-------- Excerpted passage --------

What you are describing sounds like vicarious embarrassment. Apparently, like Schadenfreude (German, meaning satisfaction or pleasure felt at someone else's misfortune), it has no English equivalent.

Here is a summary article, 14 More Wonderful Words With No English Equivalent from the site Mental Floss, that give a couple of words that can be borrowed (just like schadenfreude):

German: Fremdschämen

Finnish: Myötähäpeä

both described this way:

The kindler, gentler cousins of Schadenfreude, both these words mean something akin to "vicarious embarrassment.” Or, in other words, that-feeling-you-get-when-you-watch-Meet the Parents.



to subject to severe and vexing embarrassment

Ref: http://www.merriam-webster.com/dictionary/mortify


I would say, "I am repulsed by what I just witnessed."

-------- Excerpted records --------

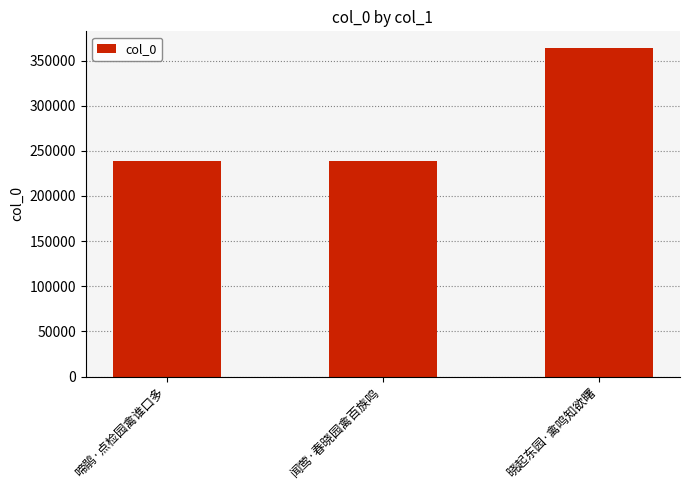

How many data points are less than 238733?

1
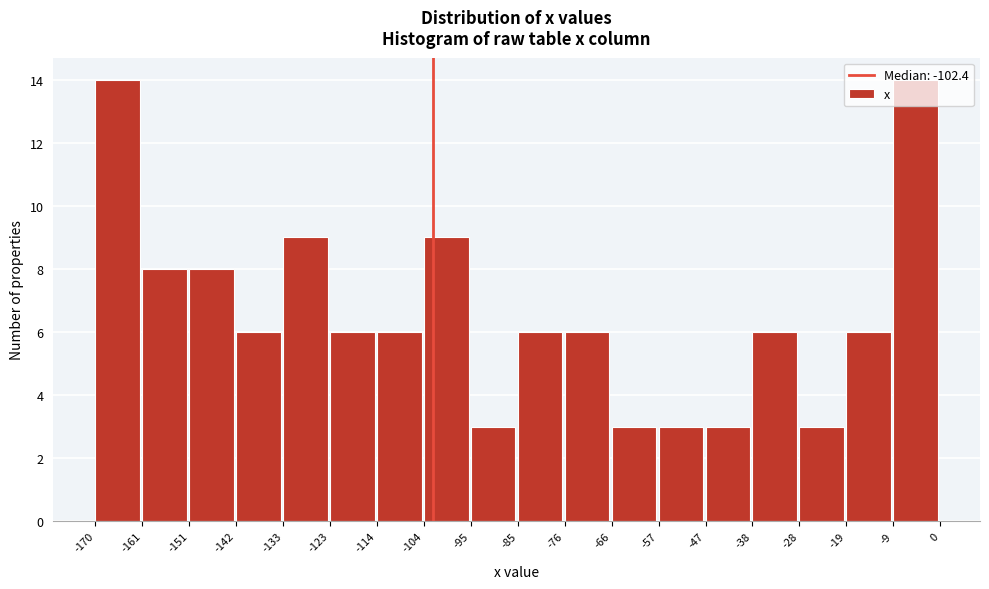

Reading left to right, list every bar in this chart as the range it spans on the x-axis followed by its height. The values are not printed on the chart, so give them approximately, as read against the axis.

-170 to -161: 14
-161 to -151: 8
-151 to -142: 8
-142 to -133: 6
-133 to -123: 9
-123 to -114: 6
-114 to -104: 6
-104 to -95: 9
-95 to -85: 3
-85 to -76: 6
-76 to -66: 6
-66 to -57: 3
-57 to -47: 3
-47 to -38: 3
-38 to -28: 6
-28 to -19: 3
-19 to -9: 6
-9 to 0: 14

--------

■ Work request A ■
Quote everything in the data records from the line containing "Reading left to" down to the last line of the listing, both ends included, reproducing each line as it appears.
■ Work request B ■
Write a continuation of the passage on words for vicarious embarrassment, picking up after its final sentence.

■ Written reply A ■
Reading left to right, list every bar in this chart as the range it spans on the x-axis followed by its height. The values are not printed on the chart, so give them approximately, as read against the axis.

-170 to -161: 14
-161 to -151: 8
-151 to -142: 8
-142 to -133: 6
-133 to -123: 9
-123 to -114: 6
-114 to -104: 6
-104 to -95: 9
-95 to -85: 3
-85 to -76: 6
-76 to -66: 6
-66 to -57: 3
-57 to -47: 3
-47 to -38: 3
-38 to -28: 6
-28 to -19: 3
-19 to -9: 6
-9 to 0: 14

■ Written reply B ■
The Macmillan Dictionary has two definitions for repulsion, both of which could be how your examples make you feel:

1) a strong feeling of disliking someone or something that is so unpleasant that you feel slightly sick when you see them or think about them

2) physics an electrical or magnetic force that makes things move away from each other

  • I would say the first definition of repulsed is the closest way to describe the feeling; a shame that a culture like mine (North American), which is always inventing new words, does not seem concerned with creating new verbs to describe being. – Marc Buss Oct 3 '14 at 14:13
  • @MarcBuss, I agree with you on the 1st definition but found that the 2nd definition is growing on me since the whole act of averting or closing your eyes or even turning your head to block out the offensive image is, in a very literal way, moving one thing (you) away from another (the offending thing). – Kristina Lopez Oct 3 '14 at 14:18
  • Okay, upvoted this despite my own competing suggestions. Very close to revulsion, but perhaps better nuances... – Kibitzologist Oct 3 '14 at 19:39

The word cringe might be useful here. It is to have a physical reaction to something that triggers your senses in a disruptive way. It doesn't necessarily mean you are revolted by it or think it intrinsically malicious or morally bad. But unlike just saying you are "embarrassed" it points the source of the reaction as coming from something outside yourself.

You could also describe the material itself as being cringeworthy (oxforddictionaries.com lists it as a single-word.)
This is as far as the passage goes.